■ **Aim of the task**: Write out, unaltered, each line from the top of the records below down to the line where "conçus pour satisfaire les besoins des" appears, that line included.

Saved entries
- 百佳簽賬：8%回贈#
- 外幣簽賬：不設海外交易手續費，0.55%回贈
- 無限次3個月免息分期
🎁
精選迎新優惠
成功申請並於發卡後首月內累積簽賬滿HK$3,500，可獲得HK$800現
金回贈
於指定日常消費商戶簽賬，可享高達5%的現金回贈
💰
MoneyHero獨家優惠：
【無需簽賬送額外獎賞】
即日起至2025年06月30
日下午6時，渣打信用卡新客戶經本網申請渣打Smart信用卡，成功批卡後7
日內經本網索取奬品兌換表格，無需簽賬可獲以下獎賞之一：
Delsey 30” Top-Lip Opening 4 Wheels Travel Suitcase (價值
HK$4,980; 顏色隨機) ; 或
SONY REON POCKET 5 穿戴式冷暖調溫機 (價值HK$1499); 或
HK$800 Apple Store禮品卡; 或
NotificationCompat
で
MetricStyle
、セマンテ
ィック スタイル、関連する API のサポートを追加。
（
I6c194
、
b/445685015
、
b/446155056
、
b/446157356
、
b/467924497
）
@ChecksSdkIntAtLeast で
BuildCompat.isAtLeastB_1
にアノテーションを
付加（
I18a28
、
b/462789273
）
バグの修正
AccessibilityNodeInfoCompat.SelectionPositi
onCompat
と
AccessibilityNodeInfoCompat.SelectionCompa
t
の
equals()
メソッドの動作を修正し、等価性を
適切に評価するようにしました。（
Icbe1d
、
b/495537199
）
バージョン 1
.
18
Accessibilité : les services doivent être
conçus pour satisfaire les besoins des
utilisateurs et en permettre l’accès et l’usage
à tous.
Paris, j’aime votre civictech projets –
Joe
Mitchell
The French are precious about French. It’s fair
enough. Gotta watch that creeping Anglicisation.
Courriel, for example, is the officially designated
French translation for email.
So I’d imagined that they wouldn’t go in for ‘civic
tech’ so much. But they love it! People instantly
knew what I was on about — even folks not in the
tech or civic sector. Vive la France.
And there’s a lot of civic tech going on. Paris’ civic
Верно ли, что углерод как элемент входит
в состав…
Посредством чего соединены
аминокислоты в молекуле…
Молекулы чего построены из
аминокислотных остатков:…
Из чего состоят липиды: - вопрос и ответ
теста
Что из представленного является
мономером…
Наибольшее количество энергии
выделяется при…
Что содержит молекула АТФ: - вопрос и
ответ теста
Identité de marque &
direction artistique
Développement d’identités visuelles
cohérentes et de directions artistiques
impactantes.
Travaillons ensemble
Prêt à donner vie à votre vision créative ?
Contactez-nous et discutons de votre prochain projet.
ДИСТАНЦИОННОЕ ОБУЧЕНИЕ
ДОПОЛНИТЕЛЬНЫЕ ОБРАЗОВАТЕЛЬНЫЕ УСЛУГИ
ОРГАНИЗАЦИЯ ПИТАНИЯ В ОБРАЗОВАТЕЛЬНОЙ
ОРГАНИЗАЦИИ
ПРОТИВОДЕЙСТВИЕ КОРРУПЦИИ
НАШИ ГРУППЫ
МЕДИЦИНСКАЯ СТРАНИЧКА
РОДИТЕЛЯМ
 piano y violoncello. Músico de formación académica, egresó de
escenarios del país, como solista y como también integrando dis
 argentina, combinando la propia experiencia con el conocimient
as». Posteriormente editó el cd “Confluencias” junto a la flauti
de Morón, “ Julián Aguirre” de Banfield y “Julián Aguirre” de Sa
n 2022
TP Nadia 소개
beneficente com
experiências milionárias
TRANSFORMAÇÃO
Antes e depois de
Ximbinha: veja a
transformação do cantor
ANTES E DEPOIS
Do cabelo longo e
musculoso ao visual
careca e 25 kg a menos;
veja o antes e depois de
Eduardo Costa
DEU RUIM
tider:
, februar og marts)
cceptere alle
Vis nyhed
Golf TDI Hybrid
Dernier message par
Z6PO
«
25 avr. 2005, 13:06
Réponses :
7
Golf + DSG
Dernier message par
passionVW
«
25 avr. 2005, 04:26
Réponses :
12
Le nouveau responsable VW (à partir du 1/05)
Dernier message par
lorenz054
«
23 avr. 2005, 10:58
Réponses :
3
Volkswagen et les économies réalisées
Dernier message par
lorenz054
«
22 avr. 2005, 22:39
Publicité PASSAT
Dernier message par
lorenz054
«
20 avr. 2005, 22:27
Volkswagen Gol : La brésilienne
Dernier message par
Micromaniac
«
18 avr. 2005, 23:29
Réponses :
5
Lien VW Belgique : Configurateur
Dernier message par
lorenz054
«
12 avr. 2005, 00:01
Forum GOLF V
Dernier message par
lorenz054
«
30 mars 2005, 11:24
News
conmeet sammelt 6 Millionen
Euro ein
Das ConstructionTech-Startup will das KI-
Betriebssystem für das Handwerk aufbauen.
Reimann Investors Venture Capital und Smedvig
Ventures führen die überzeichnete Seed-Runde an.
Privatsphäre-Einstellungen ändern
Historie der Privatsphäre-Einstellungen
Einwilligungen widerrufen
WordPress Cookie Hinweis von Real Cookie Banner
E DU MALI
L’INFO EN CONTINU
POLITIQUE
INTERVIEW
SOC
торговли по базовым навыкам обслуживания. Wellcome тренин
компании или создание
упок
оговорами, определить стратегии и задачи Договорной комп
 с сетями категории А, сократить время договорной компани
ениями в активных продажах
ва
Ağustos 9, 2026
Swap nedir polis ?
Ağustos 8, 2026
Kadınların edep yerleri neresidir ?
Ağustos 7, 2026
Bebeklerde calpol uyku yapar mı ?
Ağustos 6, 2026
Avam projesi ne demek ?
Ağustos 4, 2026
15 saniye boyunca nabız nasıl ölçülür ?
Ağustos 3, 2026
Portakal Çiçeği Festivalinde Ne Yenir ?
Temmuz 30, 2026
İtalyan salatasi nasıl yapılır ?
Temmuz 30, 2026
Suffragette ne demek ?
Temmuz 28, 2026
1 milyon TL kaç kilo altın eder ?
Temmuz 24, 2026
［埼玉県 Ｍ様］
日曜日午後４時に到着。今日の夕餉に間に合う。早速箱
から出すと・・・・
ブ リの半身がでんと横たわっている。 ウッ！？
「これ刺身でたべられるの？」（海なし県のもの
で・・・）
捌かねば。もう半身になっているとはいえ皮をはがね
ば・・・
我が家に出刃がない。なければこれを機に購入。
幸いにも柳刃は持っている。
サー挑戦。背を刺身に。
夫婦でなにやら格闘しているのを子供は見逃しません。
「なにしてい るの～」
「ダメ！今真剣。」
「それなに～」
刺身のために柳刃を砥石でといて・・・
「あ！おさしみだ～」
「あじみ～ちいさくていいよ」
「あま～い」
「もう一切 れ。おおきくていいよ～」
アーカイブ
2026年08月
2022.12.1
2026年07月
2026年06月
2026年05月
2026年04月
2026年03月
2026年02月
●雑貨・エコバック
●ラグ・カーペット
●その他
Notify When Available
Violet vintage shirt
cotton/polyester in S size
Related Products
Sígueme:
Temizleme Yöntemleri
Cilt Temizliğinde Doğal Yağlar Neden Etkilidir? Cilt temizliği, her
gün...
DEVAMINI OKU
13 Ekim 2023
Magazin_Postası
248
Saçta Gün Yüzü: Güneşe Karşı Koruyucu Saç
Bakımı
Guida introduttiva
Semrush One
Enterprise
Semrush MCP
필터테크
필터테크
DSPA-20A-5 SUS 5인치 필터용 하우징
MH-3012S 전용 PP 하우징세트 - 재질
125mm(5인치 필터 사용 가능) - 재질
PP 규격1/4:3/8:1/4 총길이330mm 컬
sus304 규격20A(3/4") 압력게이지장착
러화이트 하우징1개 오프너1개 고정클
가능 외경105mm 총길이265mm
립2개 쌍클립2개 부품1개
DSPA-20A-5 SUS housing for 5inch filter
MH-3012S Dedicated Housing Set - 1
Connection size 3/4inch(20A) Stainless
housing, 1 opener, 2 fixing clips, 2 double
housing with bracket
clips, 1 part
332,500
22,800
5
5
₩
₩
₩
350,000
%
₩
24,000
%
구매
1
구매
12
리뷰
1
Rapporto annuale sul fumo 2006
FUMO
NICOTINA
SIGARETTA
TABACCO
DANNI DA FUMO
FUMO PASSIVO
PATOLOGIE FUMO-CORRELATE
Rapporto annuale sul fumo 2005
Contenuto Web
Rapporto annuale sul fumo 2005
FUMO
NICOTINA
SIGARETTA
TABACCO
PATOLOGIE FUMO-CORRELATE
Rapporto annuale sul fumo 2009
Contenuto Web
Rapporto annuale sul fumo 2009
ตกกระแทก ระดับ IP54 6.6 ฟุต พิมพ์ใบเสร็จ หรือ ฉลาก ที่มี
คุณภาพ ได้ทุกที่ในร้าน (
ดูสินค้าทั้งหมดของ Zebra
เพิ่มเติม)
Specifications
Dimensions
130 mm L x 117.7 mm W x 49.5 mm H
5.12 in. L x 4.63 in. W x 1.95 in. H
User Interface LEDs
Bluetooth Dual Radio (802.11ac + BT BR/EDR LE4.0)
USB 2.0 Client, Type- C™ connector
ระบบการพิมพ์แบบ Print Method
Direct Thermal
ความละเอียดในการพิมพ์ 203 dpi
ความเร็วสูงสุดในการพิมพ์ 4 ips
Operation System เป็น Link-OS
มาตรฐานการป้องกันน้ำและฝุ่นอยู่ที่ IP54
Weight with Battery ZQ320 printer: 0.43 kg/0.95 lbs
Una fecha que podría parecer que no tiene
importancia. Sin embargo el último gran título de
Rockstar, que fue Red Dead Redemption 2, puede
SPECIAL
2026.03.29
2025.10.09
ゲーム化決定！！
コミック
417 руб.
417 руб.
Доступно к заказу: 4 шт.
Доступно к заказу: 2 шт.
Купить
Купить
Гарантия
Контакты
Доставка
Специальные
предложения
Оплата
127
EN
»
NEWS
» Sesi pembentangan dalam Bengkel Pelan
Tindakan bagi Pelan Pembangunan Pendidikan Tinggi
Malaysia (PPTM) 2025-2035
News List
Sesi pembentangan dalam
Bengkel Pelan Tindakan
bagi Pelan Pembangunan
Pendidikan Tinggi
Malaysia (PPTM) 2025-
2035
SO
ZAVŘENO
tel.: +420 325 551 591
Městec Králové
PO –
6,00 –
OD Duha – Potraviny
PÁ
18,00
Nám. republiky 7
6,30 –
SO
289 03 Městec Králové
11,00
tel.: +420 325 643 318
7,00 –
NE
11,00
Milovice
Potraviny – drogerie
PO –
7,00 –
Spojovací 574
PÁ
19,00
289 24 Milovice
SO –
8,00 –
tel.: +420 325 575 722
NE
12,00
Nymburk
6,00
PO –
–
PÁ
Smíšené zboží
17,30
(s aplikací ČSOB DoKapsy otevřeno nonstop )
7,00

■ **Your response**:
- 百佳簽賬：8%回贈#
- 外幣簽賬：不設海外交易手續費，0.55%回贈
- 無限次3個月免息分期
🎁
精選迎新優惠
成功申請並於發卡後首月內累積簽賬滿HK$3,500，可獲得HK$800現
金回贈
於指定日常消費商戶簽賬，可享高達5%的現金回贈
💰
MoneyHero獨家優惠：
【無需簽賬送額外獎賞】
即日起至2025年06月30
日下午6時，渣打信用卡新客戶經本網申請渣打Smart信用卡，成功批卡後7
日內經本網索取奬品兌換表格，無需簽賬可獲以下獎賞之一：
Delsey 30” Top-Lip Opening 4 Wheels Travel Suitcase (價值
HK$4,980; 顏色隨機) ; 或
SONY REON POCKET 5 穿戴式冷暖調溫機 (價值HK$1499); 或
HK$800 Apple Store禮品卡; 或
NotificationCompat
で
MetricStyle
、セマンテ
ィック スタイル、関連する API のサポートを追加。
（
I6c194
、
b/445685015
、
b/446155056
、
b/446157356
、
b/467924497
）
@ChecksSdkIntAtLeast で
BuildCompat.isAtLeastB_1
にアノテーションを
付加（
I18a28
、
b/462789273
）
バグの修正
AccessibilityNodeInfoCompat.SelectionPositi
onCompat
と
AccessibilityNodeInfoCompat.SelectionCompa
t
の
equals()
メソッドの動作を修正し、等価性を
適切に評価するようにしました。（
Icbe1d
、
b/495537199
）
バージョン 1
.
18
Accessibilité : les services doivent être
conçus pour satisfaire les besoins des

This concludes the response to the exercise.